Parameter	Scenario 1 MAPE (%)	Scenario 2 MAPE (%)
$R_1$	$0.223$	$0.221$
$L_1$	$0.115$	$0.107$
$C_1$	$0.00215$	$0.00228$
$R_0$	$0.153$	$0.138$
$L_0$	$0.162$	$0.149$
$C_0$	$0.402$	$0.431$

. By observing the results for the association between Gaussian and systematic noise and non-Gaussian noise, it is possible to conclude that, under the standard conditions of noise levels in both cases, the Gaussian noise associated with a uniform distribution is more difficult for the model to deal with. Generally speaking, this occurred because the former model introduced a greater bias value into the data, leading to a loss of accuracy in the method. However, in both cases, the proposed methodology was able to estimate the six parameters with acceptable performance, proving its robustness under different noise models.

According to [16], the noise level in GMM might vary in terms of the mean values and the variance of each Gaussian distribution. This way, following the approach presented in [8], it is possible to consider different values for the mean and variance by scaling using a factor expressed as a percentage. The magnitude of 1% noise closely resembles the GMM noise attributes employed in the previous study.
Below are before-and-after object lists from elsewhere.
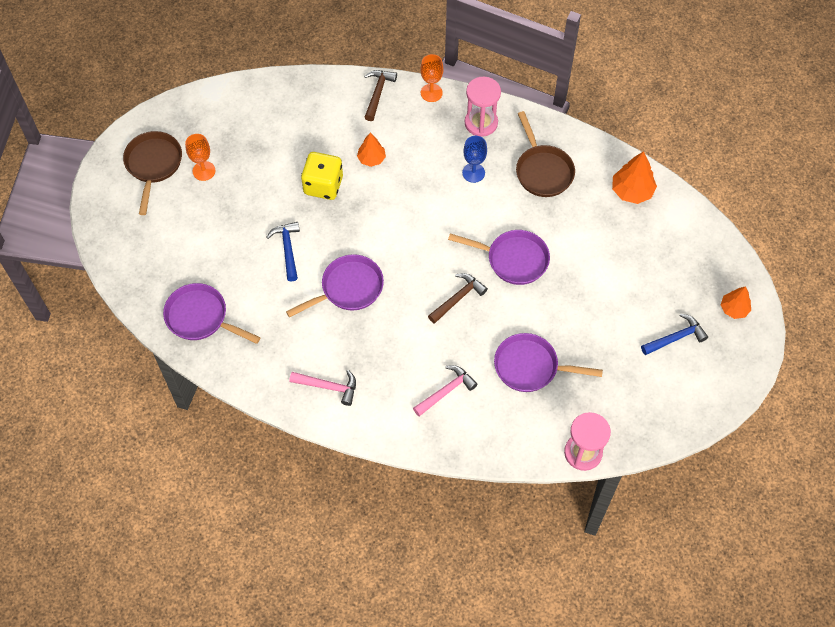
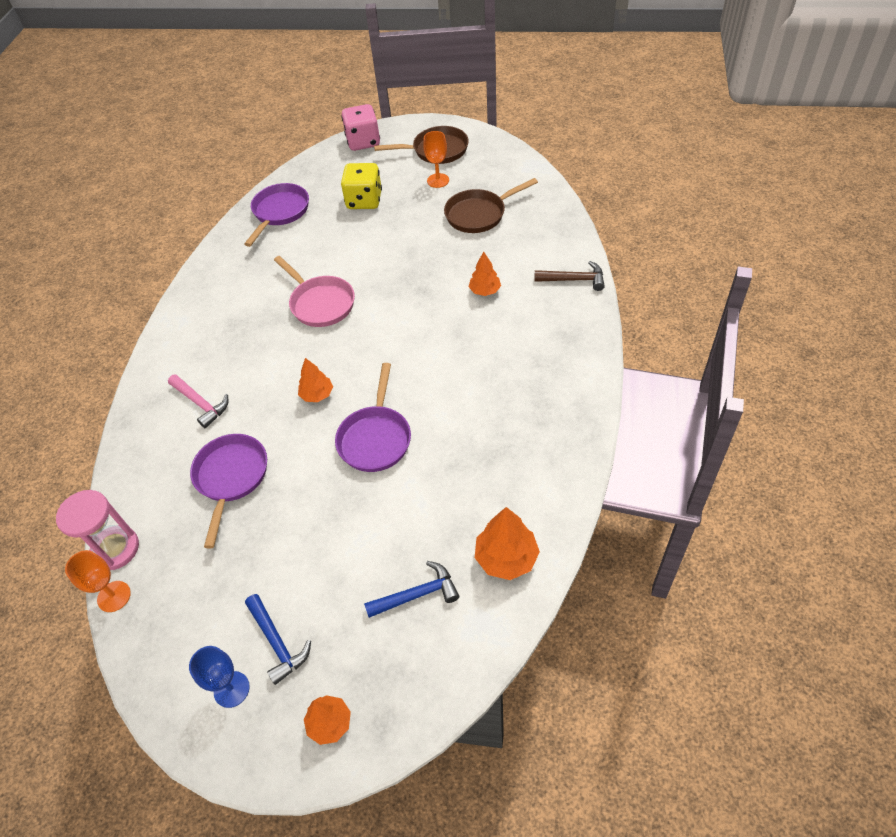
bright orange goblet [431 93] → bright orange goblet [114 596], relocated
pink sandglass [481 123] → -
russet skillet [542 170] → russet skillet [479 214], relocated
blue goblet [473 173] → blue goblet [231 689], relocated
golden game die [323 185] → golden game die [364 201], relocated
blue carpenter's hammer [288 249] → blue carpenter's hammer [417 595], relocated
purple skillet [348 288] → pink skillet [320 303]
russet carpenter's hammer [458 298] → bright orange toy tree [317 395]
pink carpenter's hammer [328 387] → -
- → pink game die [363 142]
For the remaining values, the GMM noise parameters were derived by appropriately adjusting the mean and standard deviations of the noise. For instance, to derive the GMM noise attributes for a 2% noise level, the GMM noise characteristics associated with a 1% noise level were doubled. The result is shown in Figure 9. This study proves that the method is robust under different noise levels. Particularly, for all the studied noise levels, the observed MAPE was less than 1%.

6. Conclusions

This paper introduces a new Bayesian regression approach to estimate transmission line parameters. The proposed methodology is model-free, meaning that the estimation method does not rely on the transmission line equations to estimate the parameters. Instead, the developed method is data-centric, allowing for the evaluation of parameters even with measurements from only one side. Consequently, the method does not necessitate PMUs at both ends of the transmission lines, making it more realistic for real-world applications.
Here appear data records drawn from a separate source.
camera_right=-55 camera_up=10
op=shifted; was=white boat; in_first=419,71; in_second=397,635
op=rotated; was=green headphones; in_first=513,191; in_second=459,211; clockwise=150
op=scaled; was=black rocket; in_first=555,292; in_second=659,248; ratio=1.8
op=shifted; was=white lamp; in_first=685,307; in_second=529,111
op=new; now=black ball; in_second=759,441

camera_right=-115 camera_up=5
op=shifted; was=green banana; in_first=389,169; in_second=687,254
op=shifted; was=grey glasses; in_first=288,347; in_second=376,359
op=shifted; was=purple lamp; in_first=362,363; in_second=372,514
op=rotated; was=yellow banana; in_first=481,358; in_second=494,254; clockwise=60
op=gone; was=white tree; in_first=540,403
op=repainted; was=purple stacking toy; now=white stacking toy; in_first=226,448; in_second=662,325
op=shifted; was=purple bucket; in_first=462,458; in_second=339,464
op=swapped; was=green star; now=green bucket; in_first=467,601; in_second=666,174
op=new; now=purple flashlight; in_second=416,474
Furthermore, due to the nature of the proposed method, it was possible to obtain credible intervals for the solutions, providing bounds for the estimation of each parameter. This aspect is often overlooked in solutions dealing with transmission line parameter estimation. The performance of the solution was investigated under different noise models, considering the state-of-the-art noise modeling in phasor measurement units. In particular, it was concluded that the standard case of Gaussian random noise associated with systematic errors is more challenging to estimate compared to the model that employs GMMs. However, for all the studied models, our method achieved acceptable performance, outperforming solutions from the literature under the same studied conditions.

Finally, our methodology was tested across systems of varying scales, including several IEEE test systems of different sizes. This testing encompassed various load conditions, numbers of samples (size of the database), and noise levels. Therefore, the proposed solution remained stable under different conditions of the power system and data models.